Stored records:

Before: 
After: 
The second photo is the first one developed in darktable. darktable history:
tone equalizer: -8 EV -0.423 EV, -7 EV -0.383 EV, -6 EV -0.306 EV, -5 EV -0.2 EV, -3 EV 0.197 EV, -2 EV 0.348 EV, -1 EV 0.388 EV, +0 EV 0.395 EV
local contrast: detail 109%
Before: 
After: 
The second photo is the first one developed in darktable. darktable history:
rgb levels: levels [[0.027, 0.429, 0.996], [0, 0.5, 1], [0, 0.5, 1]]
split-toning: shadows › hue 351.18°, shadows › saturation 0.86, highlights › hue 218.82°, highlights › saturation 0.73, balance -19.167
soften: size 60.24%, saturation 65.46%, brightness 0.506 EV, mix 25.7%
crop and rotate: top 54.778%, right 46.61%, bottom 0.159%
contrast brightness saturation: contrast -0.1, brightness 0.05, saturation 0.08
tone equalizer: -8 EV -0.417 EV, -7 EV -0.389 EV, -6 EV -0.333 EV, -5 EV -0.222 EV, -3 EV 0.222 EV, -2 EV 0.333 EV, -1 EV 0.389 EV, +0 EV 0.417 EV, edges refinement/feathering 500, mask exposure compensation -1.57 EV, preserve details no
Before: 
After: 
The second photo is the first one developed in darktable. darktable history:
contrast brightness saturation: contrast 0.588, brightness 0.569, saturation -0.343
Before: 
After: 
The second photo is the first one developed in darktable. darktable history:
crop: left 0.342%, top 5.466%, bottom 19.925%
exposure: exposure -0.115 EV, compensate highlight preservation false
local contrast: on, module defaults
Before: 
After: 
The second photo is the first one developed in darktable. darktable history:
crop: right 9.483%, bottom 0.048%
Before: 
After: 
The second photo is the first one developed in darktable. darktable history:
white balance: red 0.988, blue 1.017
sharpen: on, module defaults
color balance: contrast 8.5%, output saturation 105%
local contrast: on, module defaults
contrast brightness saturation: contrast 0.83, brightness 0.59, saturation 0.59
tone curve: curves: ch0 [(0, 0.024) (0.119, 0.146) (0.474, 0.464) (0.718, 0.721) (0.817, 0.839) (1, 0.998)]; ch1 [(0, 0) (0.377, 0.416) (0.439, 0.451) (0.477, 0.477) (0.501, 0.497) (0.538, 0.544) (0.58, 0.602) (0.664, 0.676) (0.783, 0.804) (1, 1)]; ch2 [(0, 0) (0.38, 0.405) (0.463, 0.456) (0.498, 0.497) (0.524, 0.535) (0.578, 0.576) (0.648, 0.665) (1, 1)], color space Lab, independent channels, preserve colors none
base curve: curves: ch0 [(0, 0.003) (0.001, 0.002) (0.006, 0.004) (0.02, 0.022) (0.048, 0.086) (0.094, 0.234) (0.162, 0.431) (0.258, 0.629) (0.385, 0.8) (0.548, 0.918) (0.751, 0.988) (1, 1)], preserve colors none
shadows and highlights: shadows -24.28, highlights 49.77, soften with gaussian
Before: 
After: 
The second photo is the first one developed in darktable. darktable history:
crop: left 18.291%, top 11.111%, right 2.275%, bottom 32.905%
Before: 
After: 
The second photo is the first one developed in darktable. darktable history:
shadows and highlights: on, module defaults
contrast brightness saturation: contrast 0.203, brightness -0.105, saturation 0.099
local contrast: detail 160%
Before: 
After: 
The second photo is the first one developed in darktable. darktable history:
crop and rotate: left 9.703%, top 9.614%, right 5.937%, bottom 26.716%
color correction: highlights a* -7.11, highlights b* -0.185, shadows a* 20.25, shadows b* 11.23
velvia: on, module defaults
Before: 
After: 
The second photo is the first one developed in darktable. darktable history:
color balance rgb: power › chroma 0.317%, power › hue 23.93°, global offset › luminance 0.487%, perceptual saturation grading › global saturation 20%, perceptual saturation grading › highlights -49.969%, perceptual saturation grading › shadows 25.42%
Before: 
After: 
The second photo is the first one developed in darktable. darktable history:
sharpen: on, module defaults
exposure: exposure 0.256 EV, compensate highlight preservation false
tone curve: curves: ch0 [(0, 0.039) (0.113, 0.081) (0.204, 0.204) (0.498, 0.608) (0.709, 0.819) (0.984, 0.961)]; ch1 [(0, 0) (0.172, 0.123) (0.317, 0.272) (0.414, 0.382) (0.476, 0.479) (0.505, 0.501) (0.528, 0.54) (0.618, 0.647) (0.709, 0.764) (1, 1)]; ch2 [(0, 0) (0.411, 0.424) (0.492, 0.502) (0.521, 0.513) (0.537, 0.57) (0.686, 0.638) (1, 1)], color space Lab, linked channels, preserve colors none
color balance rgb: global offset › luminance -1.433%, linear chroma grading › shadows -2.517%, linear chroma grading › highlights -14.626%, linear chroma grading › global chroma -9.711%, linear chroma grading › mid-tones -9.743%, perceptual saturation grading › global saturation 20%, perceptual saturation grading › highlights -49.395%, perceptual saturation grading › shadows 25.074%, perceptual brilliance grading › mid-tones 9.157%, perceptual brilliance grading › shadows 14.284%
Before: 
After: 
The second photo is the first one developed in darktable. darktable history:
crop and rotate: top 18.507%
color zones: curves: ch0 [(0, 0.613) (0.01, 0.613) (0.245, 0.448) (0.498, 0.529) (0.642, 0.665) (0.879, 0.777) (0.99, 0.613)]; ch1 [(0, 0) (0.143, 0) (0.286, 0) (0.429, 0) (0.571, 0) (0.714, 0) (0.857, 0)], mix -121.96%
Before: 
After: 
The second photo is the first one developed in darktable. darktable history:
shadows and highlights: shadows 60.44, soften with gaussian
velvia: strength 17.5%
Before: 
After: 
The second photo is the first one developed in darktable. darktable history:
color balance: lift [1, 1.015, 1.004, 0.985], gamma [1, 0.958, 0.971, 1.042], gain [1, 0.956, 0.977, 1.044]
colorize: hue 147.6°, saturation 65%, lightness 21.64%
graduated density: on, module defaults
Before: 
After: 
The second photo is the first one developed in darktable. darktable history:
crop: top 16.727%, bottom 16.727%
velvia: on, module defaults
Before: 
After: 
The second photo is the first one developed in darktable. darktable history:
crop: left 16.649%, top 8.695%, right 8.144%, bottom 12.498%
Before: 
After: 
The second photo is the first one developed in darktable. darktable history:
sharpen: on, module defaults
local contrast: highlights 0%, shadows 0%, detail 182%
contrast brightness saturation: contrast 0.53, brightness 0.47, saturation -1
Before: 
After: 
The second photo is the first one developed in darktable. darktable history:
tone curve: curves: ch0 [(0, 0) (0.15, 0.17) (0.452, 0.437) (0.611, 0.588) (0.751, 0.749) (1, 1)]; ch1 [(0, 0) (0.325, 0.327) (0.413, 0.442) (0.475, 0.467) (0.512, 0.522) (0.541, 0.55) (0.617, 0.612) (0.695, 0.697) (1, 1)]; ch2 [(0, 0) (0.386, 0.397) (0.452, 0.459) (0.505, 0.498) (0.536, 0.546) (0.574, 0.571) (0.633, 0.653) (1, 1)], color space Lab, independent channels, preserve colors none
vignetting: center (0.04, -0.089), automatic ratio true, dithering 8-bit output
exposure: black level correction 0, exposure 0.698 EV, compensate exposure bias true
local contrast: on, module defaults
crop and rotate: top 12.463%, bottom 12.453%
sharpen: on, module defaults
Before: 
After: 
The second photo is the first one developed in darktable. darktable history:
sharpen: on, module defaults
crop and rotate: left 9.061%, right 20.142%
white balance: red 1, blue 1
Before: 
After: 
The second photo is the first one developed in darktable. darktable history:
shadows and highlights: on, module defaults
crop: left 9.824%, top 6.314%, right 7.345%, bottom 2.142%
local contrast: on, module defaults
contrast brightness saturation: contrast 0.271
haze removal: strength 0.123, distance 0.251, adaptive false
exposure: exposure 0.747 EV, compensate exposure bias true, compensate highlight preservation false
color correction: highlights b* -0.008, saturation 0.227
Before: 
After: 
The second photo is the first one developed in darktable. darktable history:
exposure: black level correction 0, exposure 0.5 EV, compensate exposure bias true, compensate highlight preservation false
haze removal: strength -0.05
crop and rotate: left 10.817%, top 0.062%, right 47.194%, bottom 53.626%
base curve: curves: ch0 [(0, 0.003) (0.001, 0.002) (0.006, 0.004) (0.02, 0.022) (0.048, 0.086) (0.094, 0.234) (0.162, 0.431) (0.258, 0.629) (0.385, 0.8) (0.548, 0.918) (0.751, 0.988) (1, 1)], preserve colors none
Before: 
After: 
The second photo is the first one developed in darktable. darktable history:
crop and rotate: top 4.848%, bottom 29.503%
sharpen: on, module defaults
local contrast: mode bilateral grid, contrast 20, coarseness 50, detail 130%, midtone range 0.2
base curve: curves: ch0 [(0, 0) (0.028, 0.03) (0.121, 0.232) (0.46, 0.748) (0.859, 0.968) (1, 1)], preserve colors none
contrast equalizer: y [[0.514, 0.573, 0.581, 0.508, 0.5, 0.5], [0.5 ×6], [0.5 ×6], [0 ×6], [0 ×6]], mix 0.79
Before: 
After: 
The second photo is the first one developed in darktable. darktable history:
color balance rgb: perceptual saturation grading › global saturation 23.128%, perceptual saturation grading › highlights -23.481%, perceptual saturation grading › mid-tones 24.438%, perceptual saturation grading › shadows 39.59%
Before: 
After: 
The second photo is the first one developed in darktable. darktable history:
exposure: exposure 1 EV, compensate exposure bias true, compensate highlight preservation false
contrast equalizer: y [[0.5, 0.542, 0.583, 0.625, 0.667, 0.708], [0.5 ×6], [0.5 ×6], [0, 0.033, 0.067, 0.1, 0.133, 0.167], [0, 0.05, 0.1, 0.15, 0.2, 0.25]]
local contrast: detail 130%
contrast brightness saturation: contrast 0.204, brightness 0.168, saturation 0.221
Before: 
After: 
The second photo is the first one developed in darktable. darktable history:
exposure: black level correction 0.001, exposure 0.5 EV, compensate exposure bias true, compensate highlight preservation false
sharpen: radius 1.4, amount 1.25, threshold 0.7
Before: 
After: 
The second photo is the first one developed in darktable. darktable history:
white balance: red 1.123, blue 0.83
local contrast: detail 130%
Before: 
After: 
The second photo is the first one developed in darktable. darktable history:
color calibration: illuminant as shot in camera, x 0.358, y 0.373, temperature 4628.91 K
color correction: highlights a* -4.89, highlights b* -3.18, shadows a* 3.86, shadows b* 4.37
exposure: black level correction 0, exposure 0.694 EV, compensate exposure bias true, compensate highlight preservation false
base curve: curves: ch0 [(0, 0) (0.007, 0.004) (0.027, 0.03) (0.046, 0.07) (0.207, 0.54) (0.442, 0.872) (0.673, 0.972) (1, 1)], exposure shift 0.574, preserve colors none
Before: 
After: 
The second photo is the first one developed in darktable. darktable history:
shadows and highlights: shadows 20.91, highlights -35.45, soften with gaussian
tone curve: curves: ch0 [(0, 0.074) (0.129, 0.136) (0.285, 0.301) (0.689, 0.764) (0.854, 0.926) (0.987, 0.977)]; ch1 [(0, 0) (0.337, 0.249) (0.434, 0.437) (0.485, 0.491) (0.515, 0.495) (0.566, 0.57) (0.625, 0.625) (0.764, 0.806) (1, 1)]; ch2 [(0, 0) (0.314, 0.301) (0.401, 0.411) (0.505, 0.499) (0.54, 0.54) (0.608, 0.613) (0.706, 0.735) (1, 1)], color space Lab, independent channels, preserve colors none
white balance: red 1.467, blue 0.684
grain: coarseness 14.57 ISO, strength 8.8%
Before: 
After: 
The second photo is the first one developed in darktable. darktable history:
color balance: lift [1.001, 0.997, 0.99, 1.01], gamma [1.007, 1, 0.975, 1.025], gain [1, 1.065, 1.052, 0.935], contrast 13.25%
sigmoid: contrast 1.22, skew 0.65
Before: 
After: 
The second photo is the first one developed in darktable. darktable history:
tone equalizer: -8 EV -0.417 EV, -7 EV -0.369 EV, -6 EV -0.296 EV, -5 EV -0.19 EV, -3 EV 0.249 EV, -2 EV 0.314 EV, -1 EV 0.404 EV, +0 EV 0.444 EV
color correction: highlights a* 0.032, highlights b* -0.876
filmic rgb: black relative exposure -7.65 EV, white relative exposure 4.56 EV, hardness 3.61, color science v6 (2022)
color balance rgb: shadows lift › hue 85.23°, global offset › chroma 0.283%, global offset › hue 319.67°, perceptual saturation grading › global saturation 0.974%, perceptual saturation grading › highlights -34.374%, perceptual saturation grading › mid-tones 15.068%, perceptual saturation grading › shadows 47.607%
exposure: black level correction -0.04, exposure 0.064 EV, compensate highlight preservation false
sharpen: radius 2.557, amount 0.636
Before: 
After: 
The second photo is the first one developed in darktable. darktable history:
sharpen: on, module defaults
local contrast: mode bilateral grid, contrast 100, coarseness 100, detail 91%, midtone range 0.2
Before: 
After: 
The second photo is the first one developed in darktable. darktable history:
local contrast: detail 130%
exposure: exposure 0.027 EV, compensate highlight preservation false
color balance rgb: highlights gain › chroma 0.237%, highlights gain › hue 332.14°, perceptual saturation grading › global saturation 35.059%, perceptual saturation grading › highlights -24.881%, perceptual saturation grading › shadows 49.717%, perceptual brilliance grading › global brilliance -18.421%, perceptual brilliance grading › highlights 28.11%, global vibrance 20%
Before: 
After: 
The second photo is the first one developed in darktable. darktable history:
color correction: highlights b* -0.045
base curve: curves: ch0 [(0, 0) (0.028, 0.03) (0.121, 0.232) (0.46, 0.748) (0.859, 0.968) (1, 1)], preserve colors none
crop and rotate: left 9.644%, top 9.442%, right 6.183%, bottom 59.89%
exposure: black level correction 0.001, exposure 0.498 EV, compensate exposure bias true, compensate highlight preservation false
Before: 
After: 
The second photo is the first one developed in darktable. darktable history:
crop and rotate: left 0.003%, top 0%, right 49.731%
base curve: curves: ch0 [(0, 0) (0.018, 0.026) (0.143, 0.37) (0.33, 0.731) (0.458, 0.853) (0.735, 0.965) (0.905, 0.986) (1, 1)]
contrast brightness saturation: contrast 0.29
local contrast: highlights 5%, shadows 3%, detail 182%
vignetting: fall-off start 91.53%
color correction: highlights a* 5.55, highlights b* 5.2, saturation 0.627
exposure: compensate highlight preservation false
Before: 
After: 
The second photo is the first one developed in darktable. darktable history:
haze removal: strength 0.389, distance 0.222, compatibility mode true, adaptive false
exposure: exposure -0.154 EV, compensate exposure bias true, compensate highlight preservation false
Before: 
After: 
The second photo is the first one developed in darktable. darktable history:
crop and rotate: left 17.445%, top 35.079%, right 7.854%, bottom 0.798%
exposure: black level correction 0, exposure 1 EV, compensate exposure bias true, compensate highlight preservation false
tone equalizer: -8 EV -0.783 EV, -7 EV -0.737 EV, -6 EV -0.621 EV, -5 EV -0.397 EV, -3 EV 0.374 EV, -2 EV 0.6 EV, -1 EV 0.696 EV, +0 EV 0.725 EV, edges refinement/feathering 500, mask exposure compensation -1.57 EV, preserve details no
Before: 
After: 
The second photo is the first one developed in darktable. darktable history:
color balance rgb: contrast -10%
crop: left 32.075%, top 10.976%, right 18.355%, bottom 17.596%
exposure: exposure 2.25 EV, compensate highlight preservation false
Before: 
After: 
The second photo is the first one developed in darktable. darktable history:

* _Task to complete_
Copy the material above word for word, from its first line up to and including the line with "tone equalizer: -8 EV -0.417 EV, -7 EV -0.389".

* _Correct response_
Before: 
After: 
The second photo is the first one developed in darktable. darktable history:
tone equalizer: -8 EV -0.423 EV, -7 EV -0.383 EV, -6 EV -0.306 EV, -5 EV -0.2 EV, -3 EV 0.197 EV, -2 EV 0.348 EV, -1 EV 0.388 EV, +0 EV 0.395 EV
local contrast: detail 109%
Before: 
After: 
The second photo is the first one developed in darktable. darktable history:
rgb levels: levels [[0.027, 0.429, 0.996], [0, 0.5, 1], [0, 0.5, 1]]
split-toning: shadows › hue 351.18°, shadows › saturation 0.86, highlights › hue 218.82°, highlights › saturation 0.73, balance -19.167
soften: size 60.24%, saturation 65.46%, brightness 0.506 EV, mix 25.7%
crop and rotate: top 54.778%, right 46.61%, bottom 0.159%
contrast brightness saturation: contrast -0.1, brightness 0.05, saturation 0.08
tone equalizer: -8 EV -0.417 EV, -7 EV -0.389 EV, -6 EV -0.333 EV, -5 EV -0.222 EV, -3 EV 0.222 EV, -2 EV 0.333 EV, -1 EV 0.389 EV, +0 EV 0.417 EV, edges refinement/feathering 500, mask exposure compensation -1.57 EV, preserve details no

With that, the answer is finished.